Records excerpted from a collection
++++++++
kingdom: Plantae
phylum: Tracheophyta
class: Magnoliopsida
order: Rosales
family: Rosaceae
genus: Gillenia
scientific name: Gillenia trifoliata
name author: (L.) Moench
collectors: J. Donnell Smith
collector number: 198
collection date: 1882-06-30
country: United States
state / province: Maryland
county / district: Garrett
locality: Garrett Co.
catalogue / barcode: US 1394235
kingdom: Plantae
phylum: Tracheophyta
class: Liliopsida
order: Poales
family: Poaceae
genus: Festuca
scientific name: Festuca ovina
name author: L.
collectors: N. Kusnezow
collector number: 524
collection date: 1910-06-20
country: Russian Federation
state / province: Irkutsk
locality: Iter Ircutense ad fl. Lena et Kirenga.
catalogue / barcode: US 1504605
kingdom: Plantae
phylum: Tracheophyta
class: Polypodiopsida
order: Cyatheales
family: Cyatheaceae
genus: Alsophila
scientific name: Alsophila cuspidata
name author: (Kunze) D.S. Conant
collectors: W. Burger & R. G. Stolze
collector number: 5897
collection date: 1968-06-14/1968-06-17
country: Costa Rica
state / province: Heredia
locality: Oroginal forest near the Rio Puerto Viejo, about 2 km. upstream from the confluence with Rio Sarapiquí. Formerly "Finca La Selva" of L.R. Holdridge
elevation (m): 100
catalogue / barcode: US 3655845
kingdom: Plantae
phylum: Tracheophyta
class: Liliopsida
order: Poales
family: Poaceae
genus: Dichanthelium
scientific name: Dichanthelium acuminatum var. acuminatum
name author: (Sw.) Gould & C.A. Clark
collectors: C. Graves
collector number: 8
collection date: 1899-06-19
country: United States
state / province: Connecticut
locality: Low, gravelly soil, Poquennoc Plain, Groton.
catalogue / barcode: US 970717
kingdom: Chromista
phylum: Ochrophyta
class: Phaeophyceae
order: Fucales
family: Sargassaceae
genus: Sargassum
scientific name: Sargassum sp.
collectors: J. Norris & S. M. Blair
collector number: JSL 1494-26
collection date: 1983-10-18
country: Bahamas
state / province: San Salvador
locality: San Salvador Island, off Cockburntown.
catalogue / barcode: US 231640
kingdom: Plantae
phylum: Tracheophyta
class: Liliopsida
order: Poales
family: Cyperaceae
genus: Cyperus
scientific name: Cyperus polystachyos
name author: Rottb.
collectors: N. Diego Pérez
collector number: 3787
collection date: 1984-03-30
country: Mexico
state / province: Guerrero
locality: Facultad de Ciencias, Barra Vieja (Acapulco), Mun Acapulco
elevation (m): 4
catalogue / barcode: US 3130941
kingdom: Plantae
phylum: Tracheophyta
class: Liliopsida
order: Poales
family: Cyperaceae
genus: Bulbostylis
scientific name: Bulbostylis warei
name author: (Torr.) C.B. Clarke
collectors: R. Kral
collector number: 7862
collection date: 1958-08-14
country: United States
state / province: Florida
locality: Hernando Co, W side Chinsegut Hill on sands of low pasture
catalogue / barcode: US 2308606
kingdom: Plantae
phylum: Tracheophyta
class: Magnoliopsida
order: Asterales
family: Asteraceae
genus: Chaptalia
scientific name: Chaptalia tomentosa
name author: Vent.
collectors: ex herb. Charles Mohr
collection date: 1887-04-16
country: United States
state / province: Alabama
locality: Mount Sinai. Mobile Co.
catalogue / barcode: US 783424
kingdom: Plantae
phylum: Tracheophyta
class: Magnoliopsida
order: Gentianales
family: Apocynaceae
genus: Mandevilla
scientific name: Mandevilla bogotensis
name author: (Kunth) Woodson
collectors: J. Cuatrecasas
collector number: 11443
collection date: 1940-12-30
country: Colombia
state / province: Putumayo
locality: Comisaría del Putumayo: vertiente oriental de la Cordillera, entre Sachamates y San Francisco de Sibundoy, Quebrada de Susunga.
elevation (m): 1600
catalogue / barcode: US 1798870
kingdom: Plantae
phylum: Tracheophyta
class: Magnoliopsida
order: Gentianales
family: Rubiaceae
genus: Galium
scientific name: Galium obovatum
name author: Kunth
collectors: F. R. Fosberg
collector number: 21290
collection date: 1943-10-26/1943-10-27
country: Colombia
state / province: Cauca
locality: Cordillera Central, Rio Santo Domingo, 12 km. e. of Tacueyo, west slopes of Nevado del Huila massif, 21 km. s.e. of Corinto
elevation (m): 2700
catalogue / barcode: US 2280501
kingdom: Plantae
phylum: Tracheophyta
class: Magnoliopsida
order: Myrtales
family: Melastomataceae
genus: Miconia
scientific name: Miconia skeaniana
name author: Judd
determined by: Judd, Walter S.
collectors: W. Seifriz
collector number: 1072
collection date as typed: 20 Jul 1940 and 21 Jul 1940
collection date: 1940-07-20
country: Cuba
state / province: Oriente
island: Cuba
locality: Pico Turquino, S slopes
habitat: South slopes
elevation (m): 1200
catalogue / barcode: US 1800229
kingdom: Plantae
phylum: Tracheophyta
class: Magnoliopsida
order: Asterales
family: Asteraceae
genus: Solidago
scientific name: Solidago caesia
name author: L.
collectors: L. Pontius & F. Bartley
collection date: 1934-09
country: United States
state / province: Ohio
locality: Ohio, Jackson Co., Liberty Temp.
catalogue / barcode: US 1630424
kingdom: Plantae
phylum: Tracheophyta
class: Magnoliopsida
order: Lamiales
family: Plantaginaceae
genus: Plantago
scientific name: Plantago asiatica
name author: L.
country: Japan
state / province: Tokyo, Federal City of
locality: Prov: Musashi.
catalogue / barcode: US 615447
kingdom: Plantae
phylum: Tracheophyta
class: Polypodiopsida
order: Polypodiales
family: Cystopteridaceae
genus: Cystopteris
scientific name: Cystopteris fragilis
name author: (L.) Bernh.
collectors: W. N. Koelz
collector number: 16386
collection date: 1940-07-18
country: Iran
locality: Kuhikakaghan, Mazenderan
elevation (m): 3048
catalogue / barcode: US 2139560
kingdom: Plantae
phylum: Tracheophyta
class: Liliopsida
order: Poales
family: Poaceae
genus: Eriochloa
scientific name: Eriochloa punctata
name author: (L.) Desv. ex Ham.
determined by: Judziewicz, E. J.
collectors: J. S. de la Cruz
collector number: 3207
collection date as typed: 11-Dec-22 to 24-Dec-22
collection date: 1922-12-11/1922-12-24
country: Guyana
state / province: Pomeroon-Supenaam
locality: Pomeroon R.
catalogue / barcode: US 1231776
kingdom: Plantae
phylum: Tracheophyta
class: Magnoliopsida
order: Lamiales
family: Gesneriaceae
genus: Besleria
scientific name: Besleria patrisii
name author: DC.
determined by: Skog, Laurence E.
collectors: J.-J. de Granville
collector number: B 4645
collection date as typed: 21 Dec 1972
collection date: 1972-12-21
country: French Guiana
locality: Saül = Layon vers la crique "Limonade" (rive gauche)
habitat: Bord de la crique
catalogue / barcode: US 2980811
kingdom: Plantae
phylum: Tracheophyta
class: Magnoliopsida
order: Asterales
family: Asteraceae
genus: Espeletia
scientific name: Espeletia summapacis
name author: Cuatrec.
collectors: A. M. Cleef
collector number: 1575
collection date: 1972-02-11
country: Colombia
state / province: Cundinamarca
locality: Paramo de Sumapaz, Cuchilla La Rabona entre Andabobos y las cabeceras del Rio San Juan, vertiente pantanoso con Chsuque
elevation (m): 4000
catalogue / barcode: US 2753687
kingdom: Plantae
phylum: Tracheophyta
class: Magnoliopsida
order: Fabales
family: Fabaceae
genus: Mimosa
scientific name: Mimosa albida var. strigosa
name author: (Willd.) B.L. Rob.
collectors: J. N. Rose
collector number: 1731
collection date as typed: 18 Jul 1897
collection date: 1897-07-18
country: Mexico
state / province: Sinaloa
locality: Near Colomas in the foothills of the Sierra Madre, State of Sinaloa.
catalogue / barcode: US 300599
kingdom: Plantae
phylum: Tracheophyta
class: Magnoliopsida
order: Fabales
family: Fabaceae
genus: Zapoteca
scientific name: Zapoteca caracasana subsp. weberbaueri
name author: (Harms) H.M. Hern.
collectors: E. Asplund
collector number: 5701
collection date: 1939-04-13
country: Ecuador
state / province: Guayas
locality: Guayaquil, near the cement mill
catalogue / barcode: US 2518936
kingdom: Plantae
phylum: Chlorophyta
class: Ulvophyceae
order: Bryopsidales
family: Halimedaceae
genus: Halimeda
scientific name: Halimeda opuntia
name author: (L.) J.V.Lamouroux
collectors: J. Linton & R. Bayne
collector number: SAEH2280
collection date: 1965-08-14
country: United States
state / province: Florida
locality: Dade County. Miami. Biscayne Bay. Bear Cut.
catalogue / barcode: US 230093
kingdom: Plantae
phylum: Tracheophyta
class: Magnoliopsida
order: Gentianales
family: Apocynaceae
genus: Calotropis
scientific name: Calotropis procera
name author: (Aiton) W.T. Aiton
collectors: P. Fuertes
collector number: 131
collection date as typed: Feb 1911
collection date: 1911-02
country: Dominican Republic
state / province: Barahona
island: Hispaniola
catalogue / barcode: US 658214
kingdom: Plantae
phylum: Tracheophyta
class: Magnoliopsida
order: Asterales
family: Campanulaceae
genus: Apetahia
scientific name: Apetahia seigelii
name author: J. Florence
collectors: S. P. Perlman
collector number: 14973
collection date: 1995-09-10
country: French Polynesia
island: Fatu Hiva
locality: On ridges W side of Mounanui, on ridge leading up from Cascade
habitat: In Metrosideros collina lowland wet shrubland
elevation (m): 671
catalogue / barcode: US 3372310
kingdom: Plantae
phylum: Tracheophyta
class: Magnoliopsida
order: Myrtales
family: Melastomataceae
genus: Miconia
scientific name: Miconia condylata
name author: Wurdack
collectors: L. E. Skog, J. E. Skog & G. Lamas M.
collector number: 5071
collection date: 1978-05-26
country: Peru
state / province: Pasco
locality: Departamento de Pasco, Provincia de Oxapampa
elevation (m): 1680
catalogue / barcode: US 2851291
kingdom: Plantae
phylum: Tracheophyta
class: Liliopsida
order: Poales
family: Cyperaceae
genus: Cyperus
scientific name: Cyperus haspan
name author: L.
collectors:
++++++++
**TASK BRIEF**:
Write out the stretch of the material from the line containing "collection date as typed: 18 Jul 1897" through the line containing "collector number: 5701", word for word and with nothing changed.

**REPLY TO THE TASK**:
collection date as typed: 18 Jul 1897
collection date: 1897-07-18
country: Mexico
state / province: Sinaloa
locality: Near Colomas in the foothills of the Sierra Madre, State of Sinaloa.
catalogue / barcode: US 300599
kingdom: Plantae
phylum: Tracheophyta
class: Magnoliopsida
order: Fabales
family: Fabaceae
genus: Zapoteca
scientific name: Zapoteca caracasana subsp. weberbaueri
name author: (Harms) H.M. Hern.
collectors: E. Asplund
collector number: 5701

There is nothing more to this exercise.